---------- ARTICLE
Some people who enjoy smoking with their food and drinks would rather drive a few miles outside of Madison to an establishment that allows smoking rather than be forced to walk outside a bar or restaurant in order to smoke. Adam Strehlow, a University of Wisconsin senior who is trying to quit smoking, said he sees where some of those people are coming from.

“When I used to smoke heavily, smoking and drinking always went hand in hand,” Strehlow said. “It’d be a real pain … for me back then if I had to get up and walk outside every time I wanted to have a cigarette. I’d want to drive a couple of miles outside Madison so I could relax and smoke with my drinks too.”

Strehlow added the bars have seemed less crowded since July 1.

He said, though, there is different atmosphere at the bars he frequents and the ban is also helping him quit smoking.

“The bars are a lot more comfortable now,” Strehlow said. “It’s nice to be able to breathe while you’re trying to have a conversation with someone. It’s also nice to be able to come home and not smell like an ashtray.”

While some believe the new atmosphere may attract more non-smoking bar patrons who previously stayed away, Strehlow said this idea does not hold a lot of merit.

“If someone wants to go to a bar, they’re going to go,” he said. “The fact that they may not like the smoke at bars is quite low on their list of reasons why they may not go to one, just beneath they stubbed their toe.”

But restaurant and bar owners are hopeful for an increase in business when the fall semester begins and several thousand student patrons arrive. Yet Wiganowsky said he isn’t holding out for a significant increase in business.

“I’m not going to refinance the bar in hopes that these ‘non-smokers’ will come in and lavish me with ten times the business I’m supposed to have,” Wiganowsky said.
--------------------
---------- LISTED RECORDS
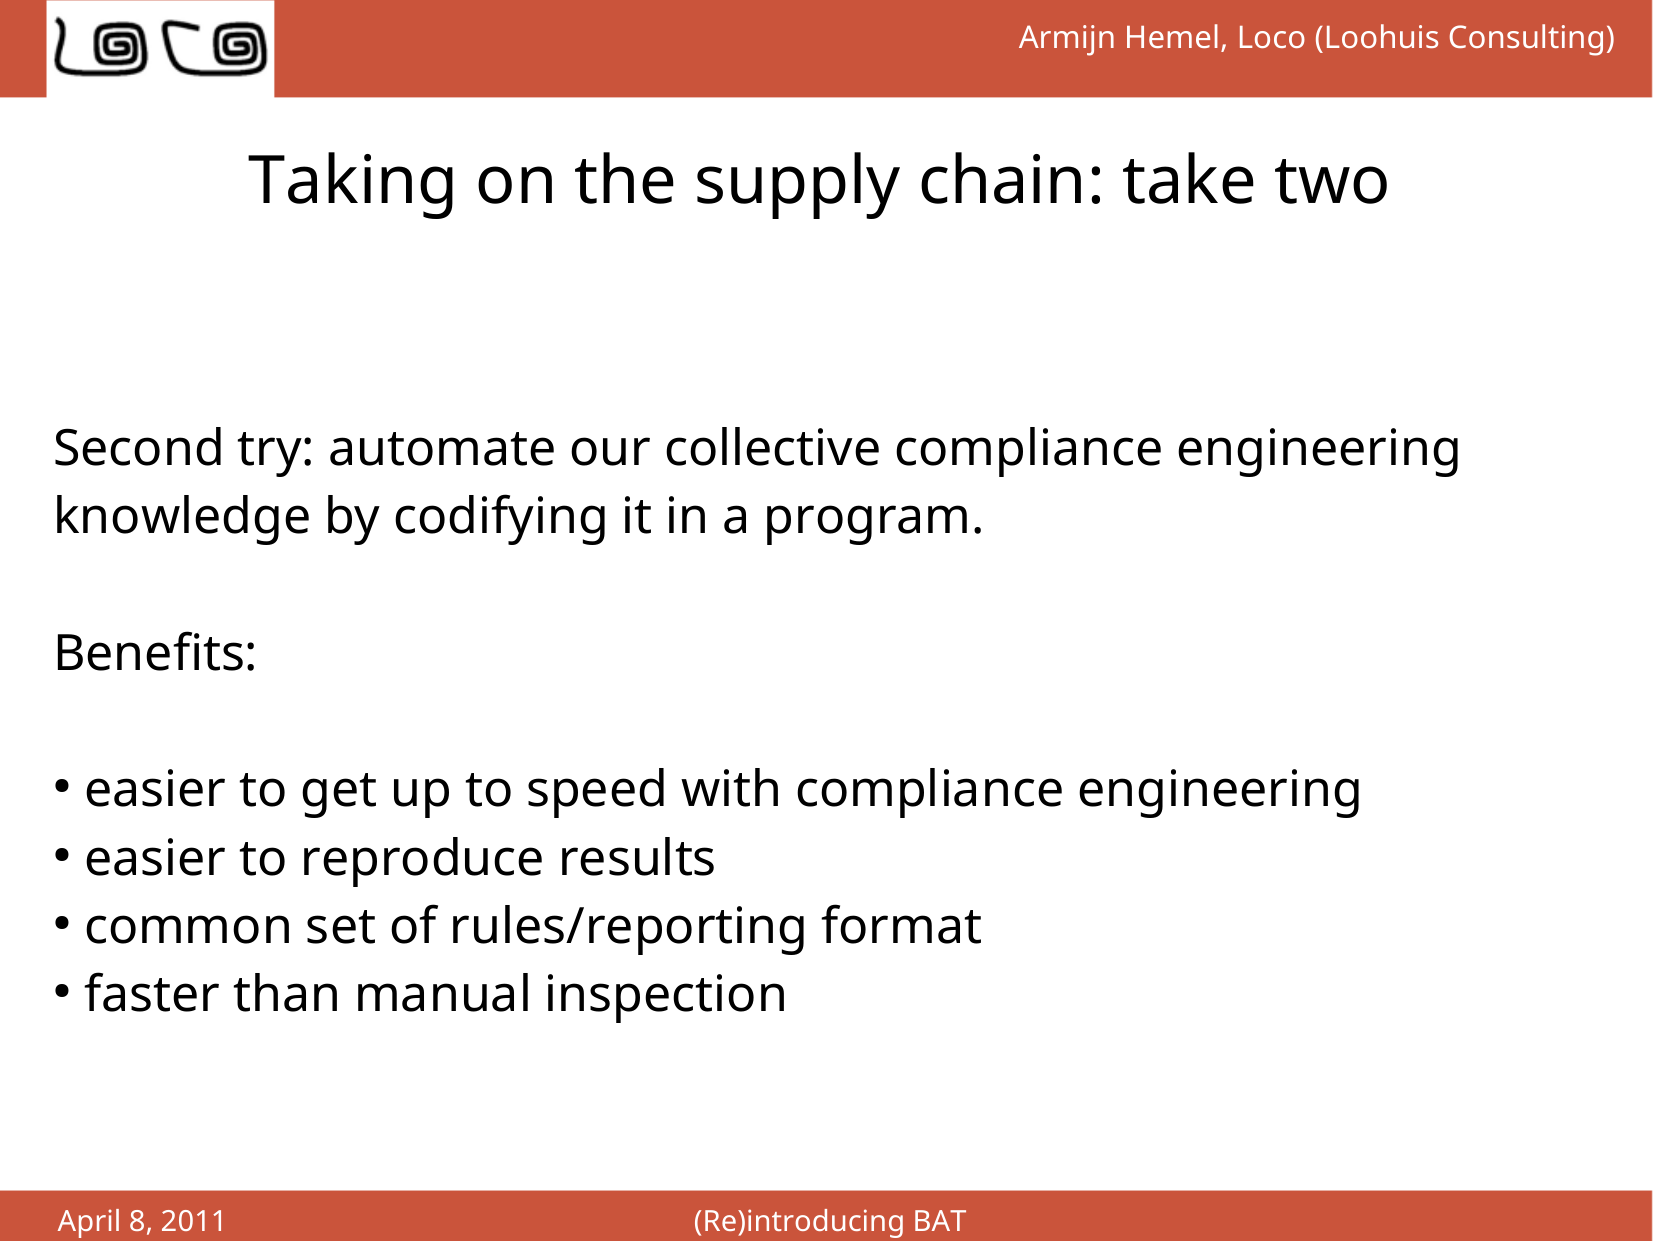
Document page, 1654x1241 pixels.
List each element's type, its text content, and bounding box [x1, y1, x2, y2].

title Taking on the supply chain: take two [47, 125, 1595, 229]
picture [0, 0, 1654, 1241]
subtitle Second try: automate our collective compliance engineering knowledge by codifying it in a program. Benefits: easier to get up to speed with compliance engineering easier to reproduce results common set of rules/reporting format faster than manual inspection [53, 265, 1595, 1173]
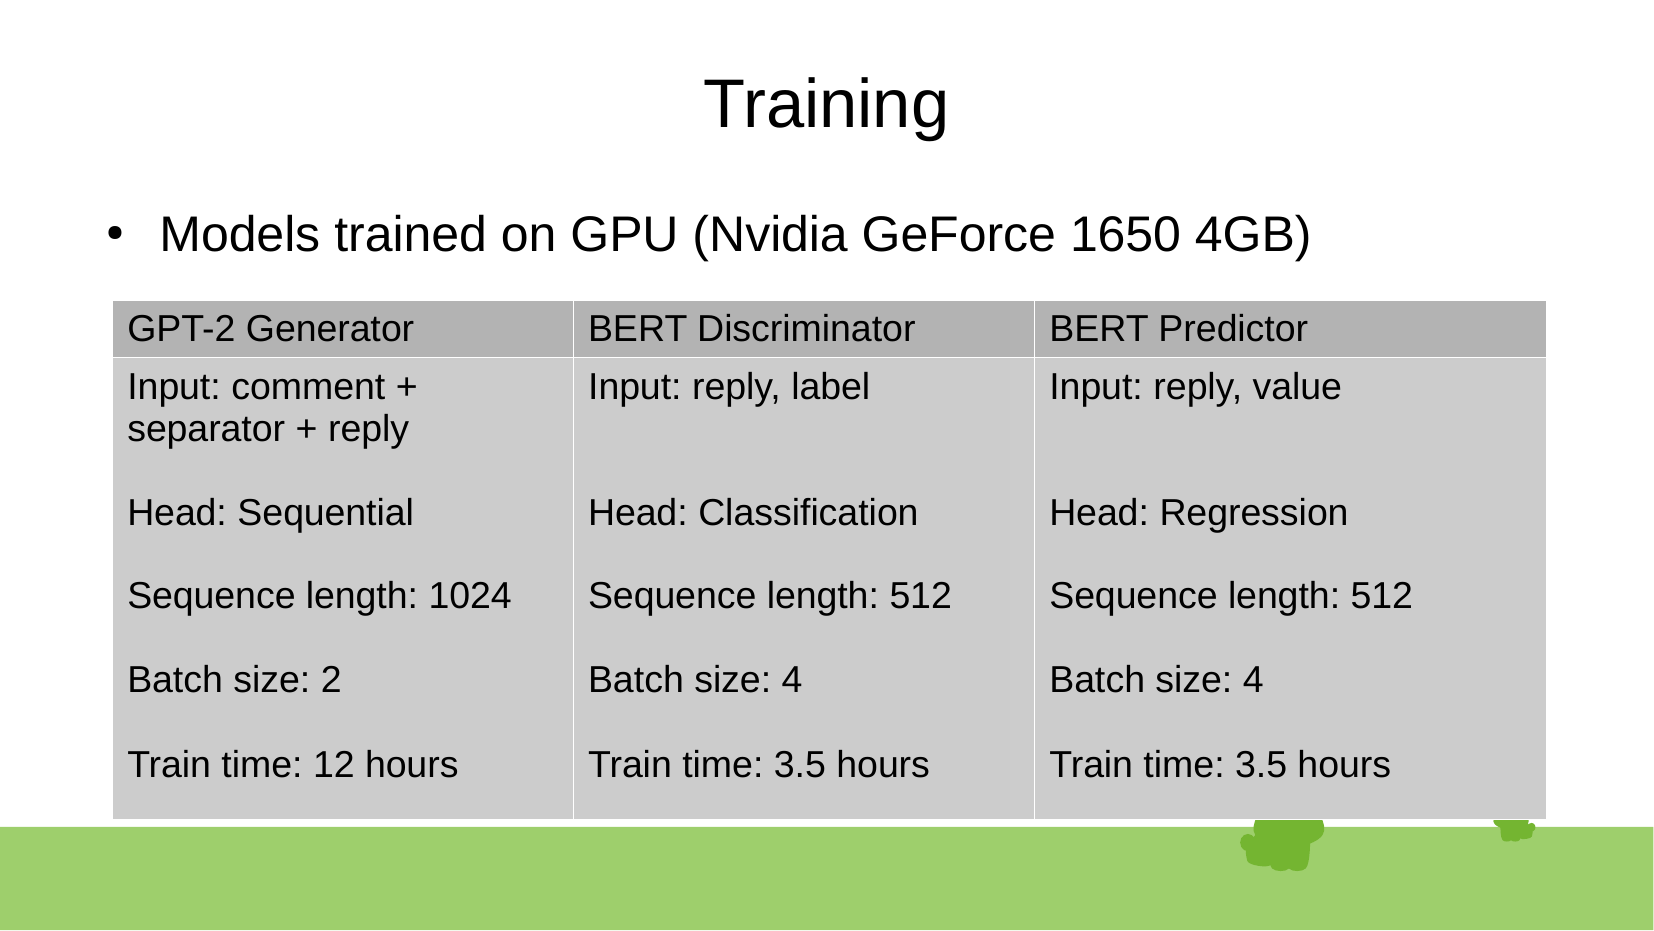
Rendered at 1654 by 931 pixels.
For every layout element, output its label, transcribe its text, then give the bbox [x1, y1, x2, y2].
--------------------
* AIM *
Please output the part of the smoking ban article that opens with the words "Some people who" and closes with "since July 1.", copied word for word.

* OUTPUT *
Some people who enjoy smoking with their food and drinks would rather drive a few miles outside of Madison to an establishment that allows smoking rather than be forced to walk outside a bar or restaurant in order to smoke. Adam Strehlow, a University of Wisconsin senior who is trying to quit smoking, said he sees where some of those people are coming from.

“When I used to smoke heavily, smoking and drinking always went hand in hand,” Strehlow said. “It’d be a real pain … for me back then if I had to get up and walk outside every time I wanted to have a cigarette. I’d want to drive a couple of miles outside Madison so I could relax and smoke with my drinks too.”

Strehlow added the bars have seemed less crowded since July 1.